# Task item:
Can you extract every line of text from the data below, reproducing each line word for word and in its original order?

# Supplied records:
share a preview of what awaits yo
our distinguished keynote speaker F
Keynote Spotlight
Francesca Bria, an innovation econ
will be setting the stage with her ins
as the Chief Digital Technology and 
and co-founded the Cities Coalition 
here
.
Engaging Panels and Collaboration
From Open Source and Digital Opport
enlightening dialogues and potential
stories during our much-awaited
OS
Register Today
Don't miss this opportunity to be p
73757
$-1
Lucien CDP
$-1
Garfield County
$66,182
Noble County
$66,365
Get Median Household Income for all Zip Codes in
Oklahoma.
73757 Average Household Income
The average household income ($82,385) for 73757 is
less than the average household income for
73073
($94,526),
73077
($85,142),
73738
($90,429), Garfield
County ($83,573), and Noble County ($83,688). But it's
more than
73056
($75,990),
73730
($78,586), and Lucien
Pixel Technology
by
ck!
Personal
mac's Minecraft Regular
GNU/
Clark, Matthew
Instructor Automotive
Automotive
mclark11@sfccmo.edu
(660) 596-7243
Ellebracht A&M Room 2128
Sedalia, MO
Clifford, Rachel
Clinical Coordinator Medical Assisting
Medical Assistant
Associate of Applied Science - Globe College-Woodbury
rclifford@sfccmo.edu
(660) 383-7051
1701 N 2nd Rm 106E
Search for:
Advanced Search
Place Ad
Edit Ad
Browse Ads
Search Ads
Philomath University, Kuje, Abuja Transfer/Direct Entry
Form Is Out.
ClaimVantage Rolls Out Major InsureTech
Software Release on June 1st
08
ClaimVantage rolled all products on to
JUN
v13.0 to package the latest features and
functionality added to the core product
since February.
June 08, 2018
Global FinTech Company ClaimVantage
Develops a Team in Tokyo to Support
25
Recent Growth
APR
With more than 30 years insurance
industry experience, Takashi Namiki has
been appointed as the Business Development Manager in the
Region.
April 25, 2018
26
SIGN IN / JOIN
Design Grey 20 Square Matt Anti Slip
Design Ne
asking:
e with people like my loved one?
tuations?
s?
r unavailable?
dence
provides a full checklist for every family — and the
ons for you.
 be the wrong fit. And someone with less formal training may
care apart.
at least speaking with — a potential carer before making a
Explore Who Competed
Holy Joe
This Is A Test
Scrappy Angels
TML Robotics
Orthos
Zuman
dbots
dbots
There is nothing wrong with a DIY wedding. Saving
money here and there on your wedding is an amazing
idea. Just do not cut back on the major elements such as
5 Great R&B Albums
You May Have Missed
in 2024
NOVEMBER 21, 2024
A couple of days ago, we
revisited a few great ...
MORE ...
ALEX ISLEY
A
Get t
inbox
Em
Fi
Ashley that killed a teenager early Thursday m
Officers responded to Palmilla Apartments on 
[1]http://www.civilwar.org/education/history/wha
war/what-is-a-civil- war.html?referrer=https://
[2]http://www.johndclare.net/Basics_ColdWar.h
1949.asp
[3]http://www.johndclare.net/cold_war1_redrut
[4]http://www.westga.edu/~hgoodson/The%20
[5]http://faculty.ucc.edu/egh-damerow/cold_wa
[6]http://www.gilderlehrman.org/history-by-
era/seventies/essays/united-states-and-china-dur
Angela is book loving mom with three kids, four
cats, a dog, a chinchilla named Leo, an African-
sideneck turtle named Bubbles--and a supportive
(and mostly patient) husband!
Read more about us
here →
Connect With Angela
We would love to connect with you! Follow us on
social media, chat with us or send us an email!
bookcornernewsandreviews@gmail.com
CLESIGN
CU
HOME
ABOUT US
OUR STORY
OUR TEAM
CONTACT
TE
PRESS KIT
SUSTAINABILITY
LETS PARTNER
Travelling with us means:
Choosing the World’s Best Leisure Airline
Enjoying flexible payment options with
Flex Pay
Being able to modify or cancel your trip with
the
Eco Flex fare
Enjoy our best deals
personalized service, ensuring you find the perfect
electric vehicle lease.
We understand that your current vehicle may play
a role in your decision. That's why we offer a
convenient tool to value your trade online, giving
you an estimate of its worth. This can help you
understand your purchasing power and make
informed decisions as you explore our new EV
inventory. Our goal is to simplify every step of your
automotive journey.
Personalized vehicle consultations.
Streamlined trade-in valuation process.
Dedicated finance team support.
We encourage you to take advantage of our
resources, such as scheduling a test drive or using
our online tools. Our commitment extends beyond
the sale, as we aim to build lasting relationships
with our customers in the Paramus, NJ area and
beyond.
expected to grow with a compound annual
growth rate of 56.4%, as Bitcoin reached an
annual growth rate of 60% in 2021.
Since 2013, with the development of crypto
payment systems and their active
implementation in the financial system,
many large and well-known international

# Solved exercise:
share a preview of what awaits yo
our distinguished keynote speaker F
Keynote Spotlight
Francesca Bria, an innovation econ
will be setting the stage with her ins
as the Chief Digital Technology and 
and co-founded the Cities Coalition 
here
.
Engaging Panels and Collaboration
From Open Source and Digital Opport
enlightening dialogues and potential
stories during our much-awaited
OS
Register Today
Don't miss this opportunity to be p
73757
$-1
Lucien CDP
$-1
Garfield County
$66,182
Noble County
$66,365
Get Median Household Income for all Zip Codes in
Oklahoma.
73757 Average Household Income
The average household income ($82,385) for 73757 is
less than the average household income for
73073
($94,526),
73077
($85,142),
73738
($90,429), Garfield
County ($83,573), and Noble County ($83,688). But it's
more than
73056
($75,990),
73730
($78,586), and Lucien
Pixel Technology
by
ck!
Personal
mac's Minecraft Regular
GNU/
Clark, Matthew
Instructor Automotive
Automotive
mclark11@sfccmo.edu
(660) 596-7243
Ellebracht A&M Room 2128
Sedalia, MO
Clifford, Rachel
Clinical Coordinator Medical Assisting
Medical Assistant
Associate of Applied Science - Globe College-Woodbury
rclifford@sfccmo.edu
(660) 383-7051
1701 N 2nd Rm 106E
Search for:
Advanced Search
Place Ad
Edit Ad
Browse Ads
Search Ads
Philomath University, Kuje, Abuja Transfer/Direct Entry
Form Is Out.
ClaimVantage Rolls Out Major InsureTech
Software Release on June 1st
08
ClaimVantage rolled all products on to
JUN
v13.0 to package the latest features and
functionality added to the core product
since February.
June 08, 2018
Global FinTech Company ClaimVantage
Develops a Team in Tokyo to Support
25
Recent Growth
APR
With more than 30 years insurance
industry experience, Takashi Namiki has
been appointed as the Business Development Manager in the
Region.
April 25, 2018
26
SIGN IN / JOIN
Design Grey 20 Square Matt Anti Slip
Design Ne
asking:
e with people like my loved one?
tuations?
s?
r unavailable?
dence
provides a full checklist for every family — and the
ons for you.
 be the wrong fit. And someone with less formal training may
care apart.
at least speaking with — a potential carer before making a
Explore Who Competed
Holy Joe
This Is A Test
Scrappy Angels
TML Robotics
Orthos
Zuman
dbots
dbots
There is nothing wrong with a DIY wedding. Saving
money here and there on your wedding is an amazing
idea. Just do not cut back on the major elements such as
5 Great R&B Albums
You May Have Missed
in 2024
NOVEMBER 21, 2024
A couple of days ago, we
revisited a few great ...
MORE ...
ALEX ISLEY
A
Get t
inbox
Em
Fi
Ashley that killed a teenager early Thursday m
Officers responded to Palmilla Apartments on 
[1]http://www.civilwar.org/education/history/wha
war/what-is-a-civil- war.html?referrer=https://
[2]http://www.johndclare.net/Basics_ColdWar.h
1949.asp
[3]http://www.johndclare.net/cold_war1_redrut
[4]http://www.westga.edu/~hgoodson/The%20
[5]http://faculty.ucc.edu/egh-damerow/cold_wa
[6]http://www.gilderlehrman.org/history-by-
era/seventies/essays/united-states-and-china-dur
Angela is book loving mom with three kids, four
cats, a dog, a chinchilla named Leo, an African-
sideneck turtle named Bubbles--and a supportive
(and mostly patient) husband!
Read more about us
here →
Connect With Angela
We would love to connect with you! Follow us on
social media, chat with us or send us an email!
bookcornernewsandreviews@gmail.com
CLESIGN
CU
HOME
ABOUT US
OUR STORY
OUR TEAM
CONTACT
TE
PRESS KIT
SUSTAINABILITY
LETS PARTNER
Travelling with us means:
Choosing the World’s Best Leisure Airline
Enjoying flexible payment options with
Flex Pay
Being able to modify or cancel your trip with
the
Eco Flex fare
Enjoy our best deals
personalized service, ensuring you find the perfect
electric vehicle lease.
We understand that your current vehicle may play
a role in your decision. That's why we offer a
convenient tool to value your trade online, giving
you an estimate of its worth. This can help you
understand your purchasing power and make
informed decisions as you explore our new EV
inventory. Our goal is to simplify every step of your
automotive journey.
Personalized vehicle consultations.
Streamlined trade-in valuation process.
Dedicated finance team support.
We encourage you to take advantage of our
resources, such as scheduling a test drive or using
our online tools. Our commitment extends beyond
the sale, as we aim to build lasting relationships
with our customers in the Paramus, NJ area and
beyond.
expected to grow with a compound annual
growth rate of 56.4%, as Bitcoin reached an
annual growth rate of 60% in 2021.
Since 2013, with the development of crypto
payment systems and their active
implementation in the financial system,
many large and well-known international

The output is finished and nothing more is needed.